原文.
===

歌詞を見ると、あなたへの呼び掛けとお願いのほかには、一人称の「私」が主語のフレーズとセンテンスばかりがあります。
「ひとりでいるのがこわくなる」、「くちづけさえ知らないけど」、「私はきれいになって行く」……。
健気ですね。初恋なのでしょうか。将来への展望も見られます。
*「あなた」の登場する物語
一方の「あなた」では、「もしも」という変わった始まり方をして、「あなた」の出てくる架空の物語を歌っています。
前半では、体言止め的に物や植物や動物が列挙されます。状況の設定です。
後半では動詞が目立ちます。動詞、つまり動作があることで、物語が生き生きと動きます。
物語を構成するフレーズは点描的で、フレーズごとにシーンが絵としてぱっと浮んできます。
最後にくり返される場面は、レースを編む自分、そしてその横には「あなた」というものですが、レースを編む姿が「あなた」の物語をつむぐ姿に重なるかのようです。
*「もしも」、「いてほしい」
二つの歌の歌詞には共通する言葉とフレーズが見られるのですが、まったく同じ言葉とフレーズが違った役割と意味を担っていることがわかります。
*「もしも」
「ロマンス」と「あなた」では共通して「もしも」が出てきますが、「ロマンス」での「もしも」は英語で言えば仮定法過去です。

===

課題の説明. 原文によると、歌「あなた」の最後にくり返される場面はどのようなものですか。

[データファイルの一部]
===

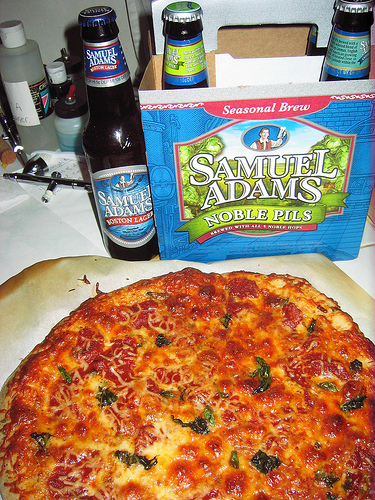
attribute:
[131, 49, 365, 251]
box — red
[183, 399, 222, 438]
basil — green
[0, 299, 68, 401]
crust — homeade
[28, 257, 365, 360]
board — brown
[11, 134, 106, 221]
opener — silver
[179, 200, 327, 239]
ribbon — printed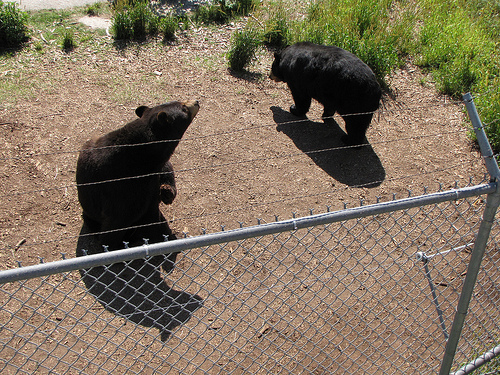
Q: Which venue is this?
A: This is a forest.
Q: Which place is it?
A: It is a forest.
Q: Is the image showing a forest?
A: Yes, it is showing a forest.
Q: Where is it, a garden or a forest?
A: It is a forest.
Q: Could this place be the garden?
A: No, it is the forest.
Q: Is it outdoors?
A: Yes, it is outdoors.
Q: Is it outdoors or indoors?
A: It is outdoors.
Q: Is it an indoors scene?
A: No, it is outdoors.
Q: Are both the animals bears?
A: Yes, all the animals are bears.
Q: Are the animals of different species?
A: No, all the animals are bears.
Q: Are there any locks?
A: No, there are no locks.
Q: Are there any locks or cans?
A: No, there are no locks or cans.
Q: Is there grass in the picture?
A: Yes, there is grass.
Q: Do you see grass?
A: Yes, there is grass.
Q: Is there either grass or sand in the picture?
A: Yes, there is grass.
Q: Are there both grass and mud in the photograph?
A: No, there is grass but no mud.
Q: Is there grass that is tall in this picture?
A: Yes, there is tall grass.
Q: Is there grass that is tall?
A: Yes, there is grass that is tall.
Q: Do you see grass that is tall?
A: Yes, there is grass that is tall.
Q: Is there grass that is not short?
A: Yes, there is tall grass.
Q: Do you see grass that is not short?
A: Yes, there is tall grass.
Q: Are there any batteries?
A: No, there are no batteries.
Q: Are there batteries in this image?
A: No, there are no batteries.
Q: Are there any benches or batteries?
A: No, there are no batteries or benches.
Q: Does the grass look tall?
A: Yes, the grass is tall.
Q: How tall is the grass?
A: The grass is tall.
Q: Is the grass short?
A: No, the grass is tall.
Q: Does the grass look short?
A: No, the grass is tall.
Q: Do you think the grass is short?
A: No, the grass is tall.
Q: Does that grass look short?
A: No, the grass is tall.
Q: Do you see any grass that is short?
A: No, there is grass but it is tall.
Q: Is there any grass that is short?
A: No, there is grass but it is tall.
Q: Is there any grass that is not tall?
A: No, there is grass but it is tall.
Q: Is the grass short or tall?
A: The grass is tall.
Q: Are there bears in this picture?
A: Yes, there is a bear.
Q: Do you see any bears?
A: Yes, there is a bear.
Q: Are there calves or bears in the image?
A: Yes, there is a bear.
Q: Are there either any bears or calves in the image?
A: Yes, there is a bear.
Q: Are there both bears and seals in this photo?
A: No, there is a bear but no seals.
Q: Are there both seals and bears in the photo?
A: No, there is a bear but no seals.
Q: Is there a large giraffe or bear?
A: Yes, there is a large bear.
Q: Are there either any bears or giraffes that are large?
A: Yes, the bear is large.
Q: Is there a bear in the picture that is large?
A: Yes, there is a bear that is large.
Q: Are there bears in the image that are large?
A: Yes, there is a bear that is large.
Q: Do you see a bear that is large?
A: Yes, there is a bear that is large.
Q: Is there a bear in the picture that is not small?
A: Yes, there is a large bear.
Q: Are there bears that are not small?
A: Yes, there is a large bear.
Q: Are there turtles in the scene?
A: No, there are no turtles.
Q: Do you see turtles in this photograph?
A: No, there are no turtles.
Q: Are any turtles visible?
A: No, there are no turtles.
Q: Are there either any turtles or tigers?
A: No, there are no turtles or tigers.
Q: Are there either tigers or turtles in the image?
A: No, there are no turtles or tigers.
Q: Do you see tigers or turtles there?
A: No, there are no turtles or tigers.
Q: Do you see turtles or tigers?
A: No, there are no turtles or tigers.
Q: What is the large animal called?
A: The animal is a bear.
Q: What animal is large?
A: The animal is a bear.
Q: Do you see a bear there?
A: Yes, there is a bear.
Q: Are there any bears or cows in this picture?
A: Yes, there is a bear.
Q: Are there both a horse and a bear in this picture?
A: No, there is a bear but no horses.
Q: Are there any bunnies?
A: No, there are no bunnies.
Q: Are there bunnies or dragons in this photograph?
A: No, there are no bunnies or dragons.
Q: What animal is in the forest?
A: The animal is a bear.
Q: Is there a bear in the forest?
A: Yes, there is a bear in the forest.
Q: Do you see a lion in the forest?
A: No, there is a bear in the forest.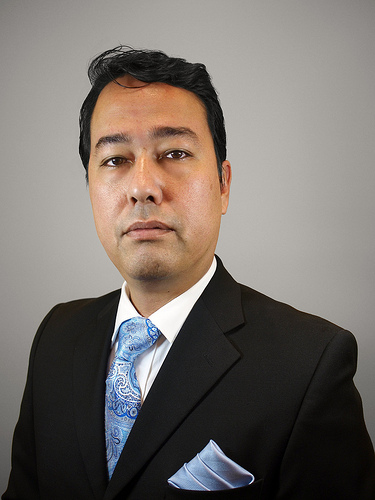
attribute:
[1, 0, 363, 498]
background — gray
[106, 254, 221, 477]
shirt — white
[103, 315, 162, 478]
neck tie — blue, paisley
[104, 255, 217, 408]
shirt — collared, white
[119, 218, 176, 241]
mouth — closed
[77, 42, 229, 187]
hair — short, black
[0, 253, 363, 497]
suit jacket — black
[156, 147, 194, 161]
eye — brown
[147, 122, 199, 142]
eyebrow — black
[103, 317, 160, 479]
tie — blue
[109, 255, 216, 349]
collar — white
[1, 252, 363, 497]
suit — black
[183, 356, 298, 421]
suit — black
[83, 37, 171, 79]
hair — black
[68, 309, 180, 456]
tie — blue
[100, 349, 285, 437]
jacket — black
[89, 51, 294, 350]
man — suit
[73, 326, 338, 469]
jacket — black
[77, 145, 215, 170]
eyes — brown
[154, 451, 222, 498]
pocket square — folded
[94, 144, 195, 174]
eyes —  brown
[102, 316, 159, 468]
tie — blue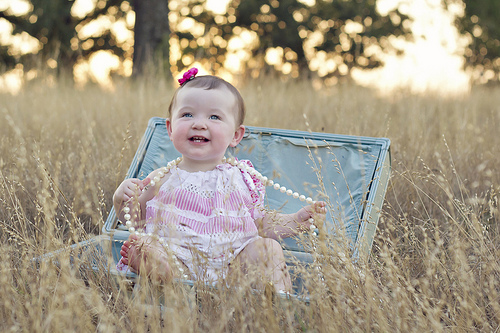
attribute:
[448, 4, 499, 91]
tree — green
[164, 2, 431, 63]
foliage — green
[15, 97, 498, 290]
field — straw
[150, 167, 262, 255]
dress — pink, white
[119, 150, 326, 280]
dress — pink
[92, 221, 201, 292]
toes — beautiful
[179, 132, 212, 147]
smile — nice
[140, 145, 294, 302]
dress — white, pink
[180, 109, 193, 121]
eye — bright, blue, clear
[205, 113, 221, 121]
eye — bright, blue, clear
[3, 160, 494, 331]
yellow straw — tall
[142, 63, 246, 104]
bow — pink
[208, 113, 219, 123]
blue eye — pretty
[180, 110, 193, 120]
blue eye — pretty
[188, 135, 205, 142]
teeth — white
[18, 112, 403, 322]
suitcase — light blue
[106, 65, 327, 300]
baby — cute, smiling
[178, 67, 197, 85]
bow — pink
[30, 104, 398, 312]
blue suitcase — open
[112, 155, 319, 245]
pearl necklace — long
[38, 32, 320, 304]
baby — blue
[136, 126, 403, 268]
suitcase — light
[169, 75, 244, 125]
hair — deep brown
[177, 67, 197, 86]
bow — deep pink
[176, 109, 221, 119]
eyes — blue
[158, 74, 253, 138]
hair — thin, dark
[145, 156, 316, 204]
pearls — white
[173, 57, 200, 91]
hair clip — pink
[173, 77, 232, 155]
face — smiling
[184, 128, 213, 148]
mouth — open, smiling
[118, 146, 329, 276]
necklace — pearl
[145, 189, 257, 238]
pattern — pink, white, striped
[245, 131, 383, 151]
edge — interior, torn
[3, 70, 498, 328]
grass — tall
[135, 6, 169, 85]
bark — brown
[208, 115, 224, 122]
eye — blue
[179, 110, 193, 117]
eye — blue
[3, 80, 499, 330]
field — high, wheat, dry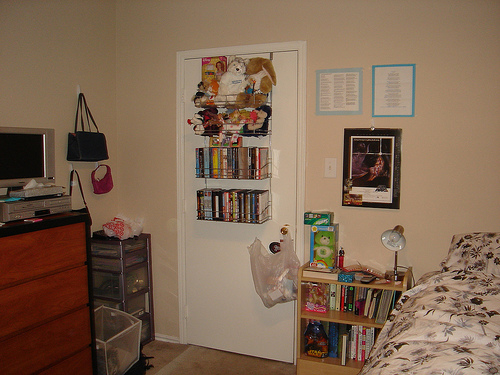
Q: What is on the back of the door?
A: Books and stuffed animals.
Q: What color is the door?
A: White.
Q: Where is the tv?
A: On the dresser.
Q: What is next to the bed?
A: A bookshelf.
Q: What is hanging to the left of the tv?
A: A purse.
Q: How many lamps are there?
A: 1.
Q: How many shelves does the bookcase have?
A: 2.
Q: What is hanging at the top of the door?
A: Plush animals.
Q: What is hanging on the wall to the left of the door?
A: Purses.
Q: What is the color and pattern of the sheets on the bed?
A: Black and white floral.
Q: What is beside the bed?
A: Wooden book shelf.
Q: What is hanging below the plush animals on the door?
A: Books.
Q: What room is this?
A: Bedroom.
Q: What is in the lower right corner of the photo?
A: Bed.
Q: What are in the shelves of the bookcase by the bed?
A: Books.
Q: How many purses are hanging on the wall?
A: Three.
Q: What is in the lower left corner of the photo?
A: Dresser.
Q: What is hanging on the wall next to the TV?
A: Purses.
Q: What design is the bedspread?
A: Floral.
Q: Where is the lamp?
A: Next to the bed.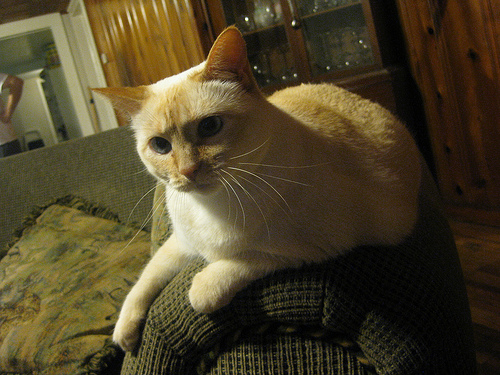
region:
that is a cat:
[84, 41, 441, 331]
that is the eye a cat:
[143, 122, 170, 163]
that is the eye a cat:
[179, 107, 232, 149]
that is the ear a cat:
[95, 77, 146, 130]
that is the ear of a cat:
[207, 18, 244, 88]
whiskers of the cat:
[214, 158, 277, 203]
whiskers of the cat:
[132, 180, 176, 216]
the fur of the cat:
[190, 193, 226, 253]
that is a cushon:
[44, 202, 145, 270]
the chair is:
[155, 295, 174, 340]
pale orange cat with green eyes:
[91, 21, 428, 351]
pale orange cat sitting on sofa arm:
[86, 21, 433, 349]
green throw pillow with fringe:
[1, 196, 166, 370]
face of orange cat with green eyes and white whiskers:
[80, 18, 320, 250]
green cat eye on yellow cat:
[143, 129, 176, 159]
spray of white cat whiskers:
[208, 138, 318, 240]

===

解答全文. レースを編む自分と、その横にいる「あなた」という場面です。